* Text section:
Hanging out at Six Flags America with Yosemite Sam and avoiding the fashion police in my backwards cap, fanny pack, and souvenir T-shirt from our 2000 road trip to a sci-fi convention in St. Louis.
Previously on Midlife Crisis Crossover:
Every year since 1999 Anne and I have taken a road trip to a different part of the United States and seen attractions, wonders, and events we didn’t have back home in Indianapolis. From 1999 to 2003 we did so as best friends; from 2004 to the present, as husband and wife. My son tagged along from 2003 until 2013 when he ventured off to college.
Sure, a lot of couples prefer to spend their downtime at the nearest beach, book passage on a cruise, or max out their credit cards on a Paris dream trip. We have our own agenda. Finding creative ways to spend quality time together. Searching for tourism options that wouldn’t occur to our peers. Digging for gems in unusual places — sometimes geek-related, sometimes peculiar, sometimes normal yet above average. We’re the Goldens. This is who we are and what we do.
We’ve shared stories and photos from all our annual excursions here on MCC. The experiences that predated this site were recaptured in hindsight from the photos, memories, and previous online write-ups at our disposal. In a few cases our archival searches were disappointing, as we could’ve sworn we took more photos than what we found. Once I’d finished reposting every single vacation, I assumed that was that and moved on. Then a few months ago, Anne happened to be combing our library for something and stumbled across a pair of forgotten, small, old-fashioned photo albums that had been buried behind or beneath other albums and scrapbooks in some overshadowed nook. Within those mini-albums we rediscovered a secret stash of unused pics from our 2003 road trip to Washington, DC. Suddenly my completed online project had a gaping hole in it.
Mind you, they’re not the best photos ever. They were taken by amateurs on cheap cameras using 35mm film before we switched exclusively to digital photos in 2009. No one was filling our inboxes with requests to revisit our road trips. But in my mind, now that I can see these did exist after all, the omission of these unintentional outtakes leaves the original MCC miniseries incomplete. And the older we get, the more excited we get at the thought of restoring missing memories, grit and blurs and all.
Presented here, then, are bonus images from that time my best friend and I drove my son out to DC, learned a bit of American history, found a lot of places shut down for post-9/11 renovations, walked too many miles, and came to hate Subway sandwiches because it was the only cheap restaurant we could find near our hotel.
The very special MCC version of this tale ran seven chapters in all, as follows:
2003, PART ONE: My son was added to our supporting cast for the first time. The drive from Indianapolis to DC ran us past Sideling Hill, a part of the Allegheny Mountains that had an interstate carved through the middle of it and used to have an overlook rest stop. Then it was onward to a tiny hotel room in our nation’s capital.
2003, PART TWO: First stop was of course the Washington Monument, followed by a guided tour of the Bureau of Printing and Engraving, where photos were forbidden and their short supply of fun did not meet demand. Our desperation lunch at the Holocaust Museum and Cafe remains an all-time Bottom 5 meal experience.

* Extracted entries:
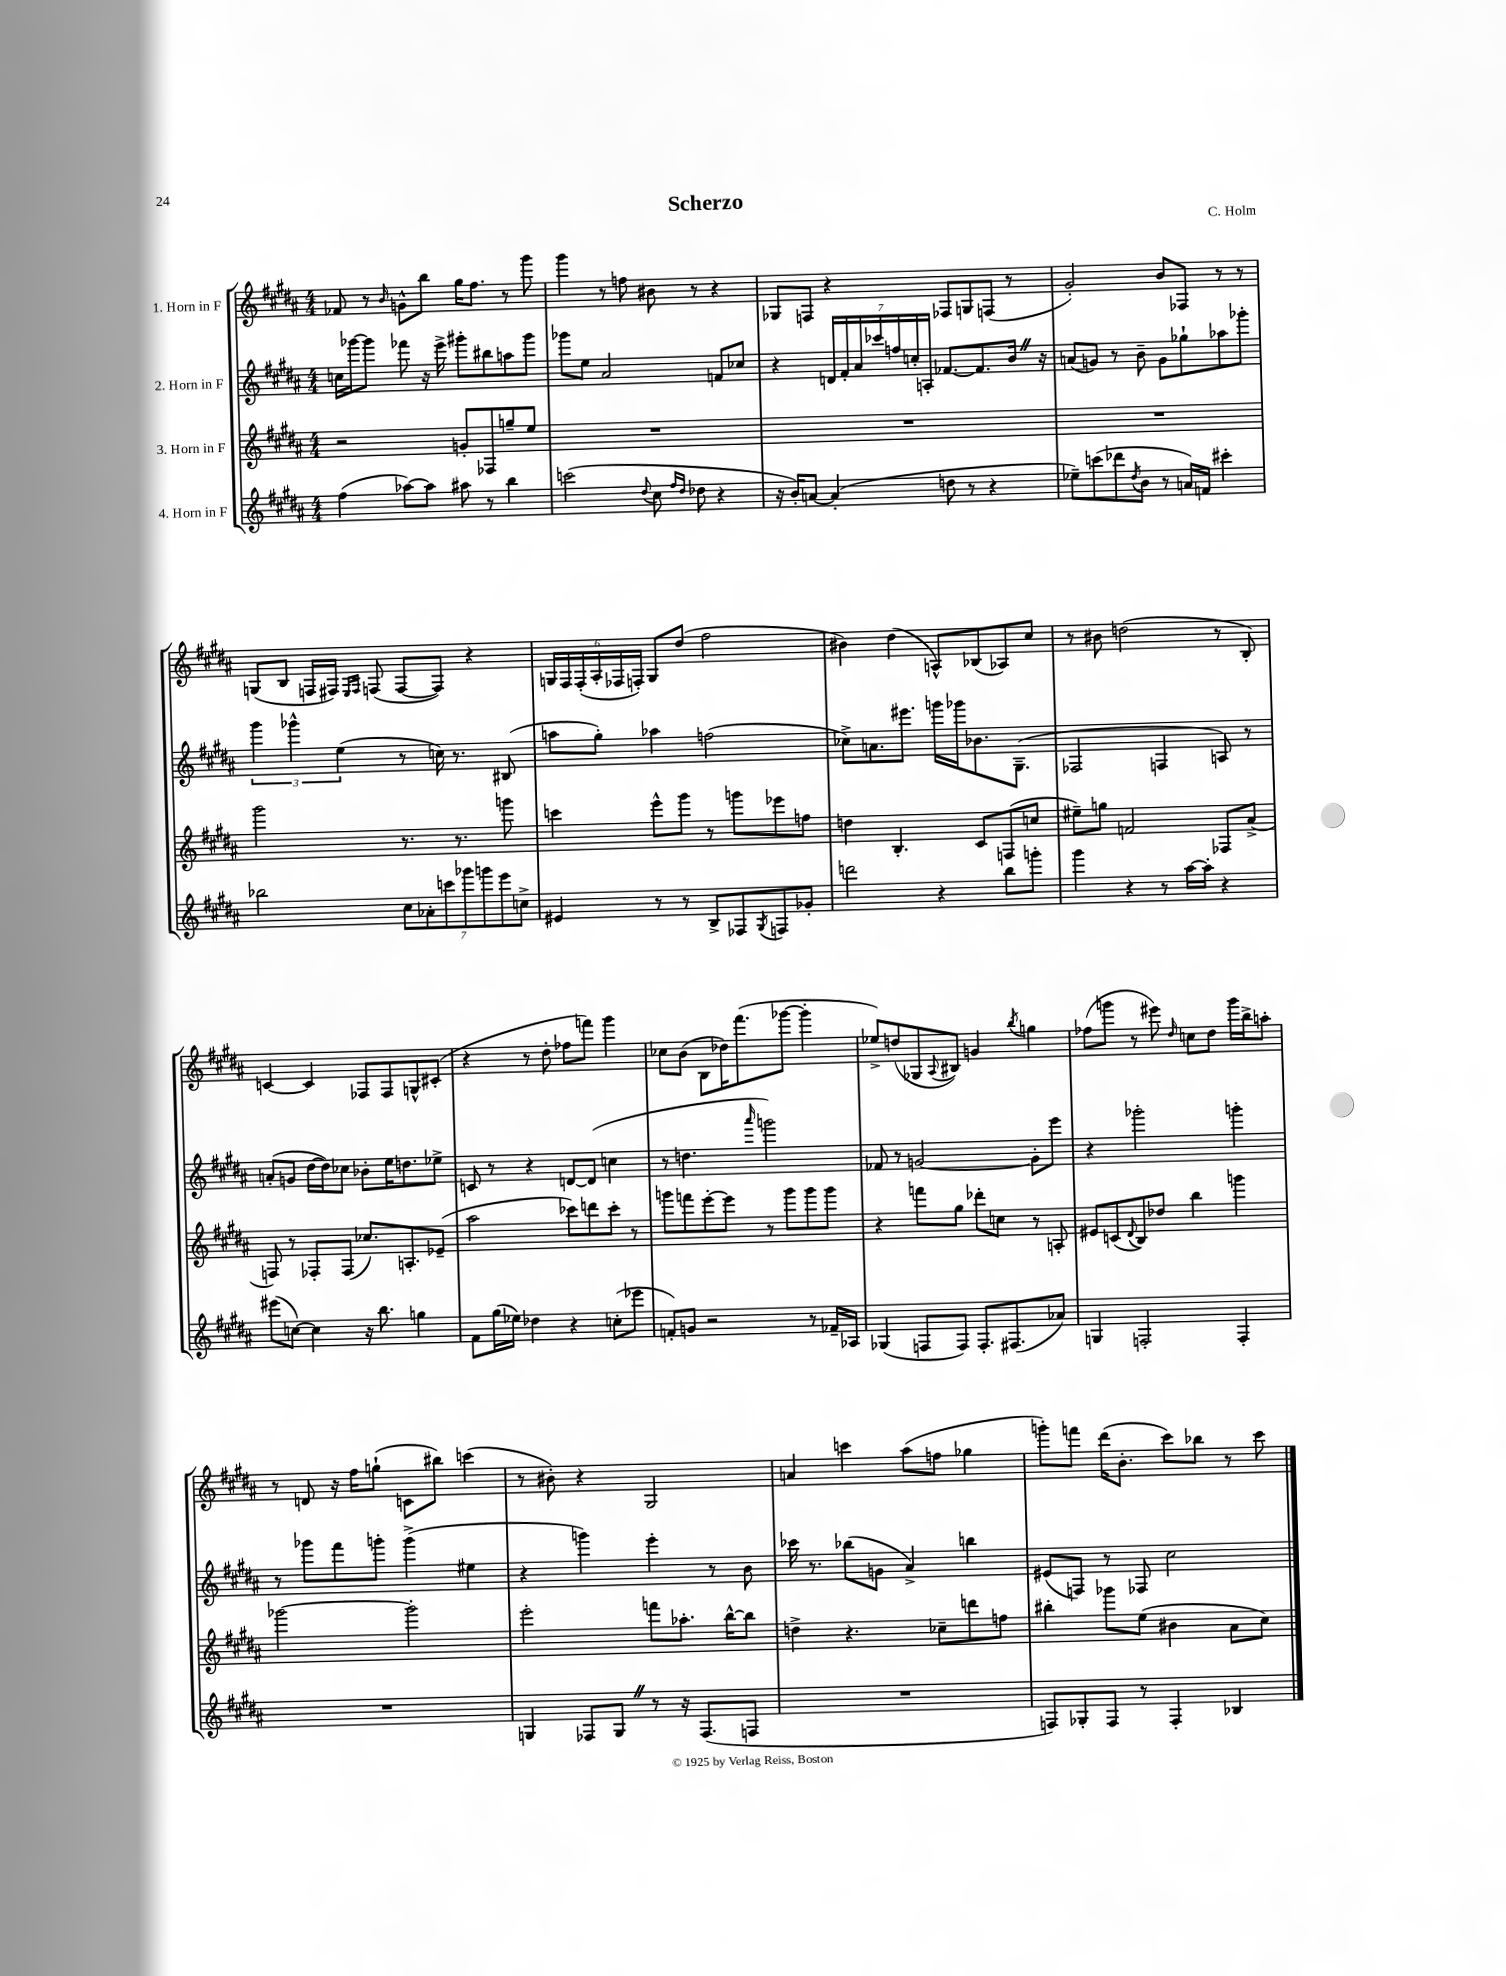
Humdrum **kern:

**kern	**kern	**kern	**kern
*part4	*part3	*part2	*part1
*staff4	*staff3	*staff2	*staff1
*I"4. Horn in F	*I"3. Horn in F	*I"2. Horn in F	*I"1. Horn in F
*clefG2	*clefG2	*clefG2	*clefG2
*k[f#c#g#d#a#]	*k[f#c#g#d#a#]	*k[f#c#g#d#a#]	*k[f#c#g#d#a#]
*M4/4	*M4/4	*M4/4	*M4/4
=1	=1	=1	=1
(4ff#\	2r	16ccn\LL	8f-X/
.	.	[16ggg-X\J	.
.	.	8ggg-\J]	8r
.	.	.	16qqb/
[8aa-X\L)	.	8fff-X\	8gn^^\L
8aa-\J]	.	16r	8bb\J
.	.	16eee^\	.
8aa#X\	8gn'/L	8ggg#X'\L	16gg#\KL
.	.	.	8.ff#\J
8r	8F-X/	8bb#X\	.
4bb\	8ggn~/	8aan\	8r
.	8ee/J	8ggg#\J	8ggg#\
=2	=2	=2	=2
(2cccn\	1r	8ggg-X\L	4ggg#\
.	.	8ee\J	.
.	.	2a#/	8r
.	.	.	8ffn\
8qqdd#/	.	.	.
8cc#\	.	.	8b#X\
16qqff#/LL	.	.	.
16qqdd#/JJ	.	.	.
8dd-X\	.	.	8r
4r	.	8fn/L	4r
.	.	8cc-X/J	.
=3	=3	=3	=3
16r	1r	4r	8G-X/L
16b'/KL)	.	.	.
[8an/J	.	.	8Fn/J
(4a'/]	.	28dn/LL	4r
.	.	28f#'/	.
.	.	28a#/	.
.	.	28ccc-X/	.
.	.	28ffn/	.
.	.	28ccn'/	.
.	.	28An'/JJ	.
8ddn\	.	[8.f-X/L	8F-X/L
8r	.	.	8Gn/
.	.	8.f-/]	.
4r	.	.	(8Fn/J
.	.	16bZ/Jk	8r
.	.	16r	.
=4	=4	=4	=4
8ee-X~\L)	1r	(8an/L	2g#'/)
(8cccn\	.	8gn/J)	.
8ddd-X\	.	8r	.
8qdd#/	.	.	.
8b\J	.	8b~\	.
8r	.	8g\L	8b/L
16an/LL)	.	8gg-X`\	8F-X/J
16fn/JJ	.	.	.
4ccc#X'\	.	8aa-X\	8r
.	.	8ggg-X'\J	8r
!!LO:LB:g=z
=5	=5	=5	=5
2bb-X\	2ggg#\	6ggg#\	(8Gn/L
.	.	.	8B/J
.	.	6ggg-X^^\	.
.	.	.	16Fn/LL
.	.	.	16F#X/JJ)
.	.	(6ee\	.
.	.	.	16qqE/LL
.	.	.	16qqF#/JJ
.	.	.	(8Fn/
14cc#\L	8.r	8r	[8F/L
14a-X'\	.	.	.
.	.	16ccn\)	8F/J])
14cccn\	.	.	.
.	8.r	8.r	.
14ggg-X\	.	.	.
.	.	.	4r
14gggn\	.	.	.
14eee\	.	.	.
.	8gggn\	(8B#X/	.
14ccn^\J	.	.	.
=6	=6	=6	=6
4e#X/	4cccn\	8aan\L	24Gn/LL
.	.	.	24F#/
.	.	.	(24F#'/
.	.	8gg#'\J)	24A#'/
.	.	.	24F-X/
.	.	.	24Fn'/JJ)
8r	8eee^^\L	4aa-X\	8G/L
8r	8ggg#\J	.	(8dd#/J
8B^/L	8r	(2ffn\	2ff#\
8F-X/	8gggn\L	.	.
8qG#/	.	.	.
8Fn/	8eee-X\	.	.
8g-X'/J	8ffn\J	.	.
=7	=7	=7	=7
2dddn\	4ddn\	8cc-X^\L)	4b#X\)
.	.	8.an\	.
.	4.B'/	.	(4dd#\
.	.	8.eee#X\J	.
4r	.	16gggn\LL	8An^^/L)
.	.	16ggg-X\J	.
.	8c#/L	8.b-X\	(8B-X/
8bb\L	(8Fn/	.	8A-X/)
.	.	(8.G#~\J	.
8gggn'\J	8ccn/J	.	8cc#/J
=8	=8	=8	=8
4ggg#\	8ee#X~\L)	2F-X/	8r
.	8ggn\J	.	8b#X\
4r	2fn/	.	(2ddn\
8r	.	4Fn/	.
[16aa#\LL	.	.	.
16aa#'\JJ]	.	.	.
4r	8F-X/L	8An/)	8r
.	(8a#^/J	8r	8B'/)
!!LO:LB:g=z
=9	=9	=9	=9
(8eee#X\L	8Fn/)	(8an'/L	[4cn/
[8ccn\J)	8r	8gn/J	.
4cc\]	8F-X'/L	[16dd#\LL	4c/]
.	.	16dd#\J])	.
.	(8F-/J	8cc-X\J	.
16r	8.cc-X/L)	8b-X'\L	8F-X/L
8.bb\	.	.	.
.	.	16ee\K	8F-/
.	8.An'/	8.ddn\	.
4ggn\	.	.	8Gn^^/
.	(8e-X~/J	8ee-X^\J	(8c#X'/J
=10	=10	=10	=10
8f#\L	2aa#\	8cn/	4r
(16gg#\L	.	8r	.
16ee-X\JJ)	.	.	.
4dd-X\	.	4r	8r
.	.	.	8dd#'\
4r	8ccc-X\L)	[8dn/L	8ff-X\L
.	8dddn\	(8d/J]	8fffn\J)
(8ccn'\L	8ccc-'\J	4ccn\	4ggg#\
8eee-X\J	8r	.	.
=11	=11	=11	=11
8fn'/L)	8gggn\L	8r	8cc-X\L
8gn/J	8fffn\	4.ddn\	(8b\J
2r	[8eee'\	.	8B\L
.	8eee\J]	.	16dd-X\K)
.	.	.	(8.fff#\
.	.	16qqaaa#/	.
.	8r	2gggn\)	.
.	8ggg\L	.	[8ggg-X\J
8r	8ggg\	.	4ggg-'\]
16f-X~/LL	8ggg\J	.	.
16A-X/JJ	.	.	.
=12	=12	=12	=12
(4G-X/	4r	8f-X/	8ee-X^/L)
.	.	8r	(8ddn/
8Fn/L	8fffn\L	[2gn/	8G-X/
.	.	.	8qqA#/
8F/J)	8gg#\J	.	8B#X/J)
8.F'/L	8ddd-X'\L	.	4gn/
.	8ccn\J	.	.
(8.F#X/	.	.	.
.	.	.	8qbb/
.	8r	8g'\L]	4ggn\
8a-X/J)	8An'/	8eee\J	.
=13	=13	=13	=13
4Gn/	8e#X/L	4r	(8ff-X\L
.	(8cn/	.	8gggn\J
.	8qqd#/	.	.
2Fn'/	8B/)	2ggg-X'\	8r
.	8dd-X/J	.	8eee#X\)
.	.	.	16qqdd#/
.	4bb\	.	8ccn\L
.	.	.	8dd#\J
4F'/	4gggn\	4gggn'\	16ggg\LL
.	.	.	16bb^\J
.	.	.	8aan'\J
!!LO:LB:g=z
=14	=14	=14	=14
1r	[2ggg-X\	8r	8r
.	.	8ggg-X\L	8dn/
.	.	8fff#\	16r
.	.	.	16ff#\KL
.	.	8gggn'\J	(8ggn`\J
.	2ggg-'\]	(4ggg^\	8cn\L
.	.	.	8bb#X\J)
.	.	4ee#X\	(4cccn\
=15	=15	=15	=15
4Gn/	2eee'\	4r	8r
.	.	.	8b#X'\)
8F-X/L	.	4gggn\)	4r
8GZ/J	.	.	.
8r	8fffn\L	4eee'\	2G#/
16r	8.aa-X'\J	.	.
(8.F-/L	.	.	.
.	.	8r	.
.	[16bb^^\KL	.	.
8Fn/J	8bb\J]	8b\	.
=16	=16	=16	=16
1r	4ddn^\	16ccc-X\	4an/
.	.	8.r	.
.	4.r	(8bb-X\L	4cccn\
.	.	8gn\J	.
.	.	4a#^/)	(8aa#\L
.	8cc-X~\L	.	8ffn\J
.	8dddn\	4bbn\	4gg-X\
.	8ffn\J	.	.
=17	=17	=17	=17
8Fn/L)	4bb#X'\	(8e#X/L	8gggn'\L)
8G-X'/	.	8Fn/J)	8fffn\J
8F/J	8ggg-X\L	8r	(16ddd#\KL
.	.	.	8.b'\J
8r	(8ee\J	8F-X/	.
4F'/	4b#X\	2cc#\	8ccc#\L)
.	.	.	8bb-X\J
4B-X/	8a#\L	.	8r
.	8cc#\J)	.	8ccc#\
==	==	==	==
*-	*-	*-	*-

* Problems and tasks:
#1 In the road trip text, why does the writer say the rediscovered photos are not the best ever? Answer in one to three sentences.
#2 From the road trip text, extract the passage from "Previously on Midlife" up to and including "off to college.".
#3 Continue the text about the Goldens' annual road trips from the point where it stops.

* Answers by task:
#1 The photos were taken by amateurs on cheap cameras using 35mm film. That was before the couple switched exclusively to digital photos in 2009.

#2
Previously on Midlife Crisis Crossover:
Every year since 1999 Anne and I have taken a road trip to a different part of the United States and seen attractions, wonders, and events we didn’t have back home in Indianapolis. From 1999 to 2003 we did so as best friends; from 2004 to the present, as husband and wife. My son tagged along from 2003 until 2013 when he ventured off to college.

#3
My son at the corner of the Washington Monument with his mascot for the trip, Bullseye the Target Dog.
2003, PART THREE: Excitement levels were on the upswing as we walked through two Smithsonian complexes: the National Air and Space Museum (later seen in distorted forms in such films as Transformers: Revenge of the Fallen and Wonder Woman 1984) and the National Museum of Natural History, which later featured in Night at the Museum: Battle of the Smithsonian. The latter was not the last time that dinosaur fossils would pop up in our travels.

A fossil from one of your larger underwater dinosaurs, whose name was unreadable even before editing.
2003, PART 4: As a compromise for my son’s sake, whose interest in oddball roadside attractions never matched ours, on each vacation we made a point of stopping at either a zoo or an amusement park. Our inaugural concession was at Six Flags America, east of DC and within unsafe distance of Baltimore. I have no idea what it’s like today; upon our visit several rides were out of order and we witnessed at least one ugly confrontation between staff and an unruly, basketball-wielding guest ejected from an attraction. My very first bout with heat exhaustion sent me to the benches while Anne and my son did their best to salvage the day.

Sylvester and Wile E. Coyote were trained professionals handling the summertime heat in their furry suits far better than I did in my stupid cap.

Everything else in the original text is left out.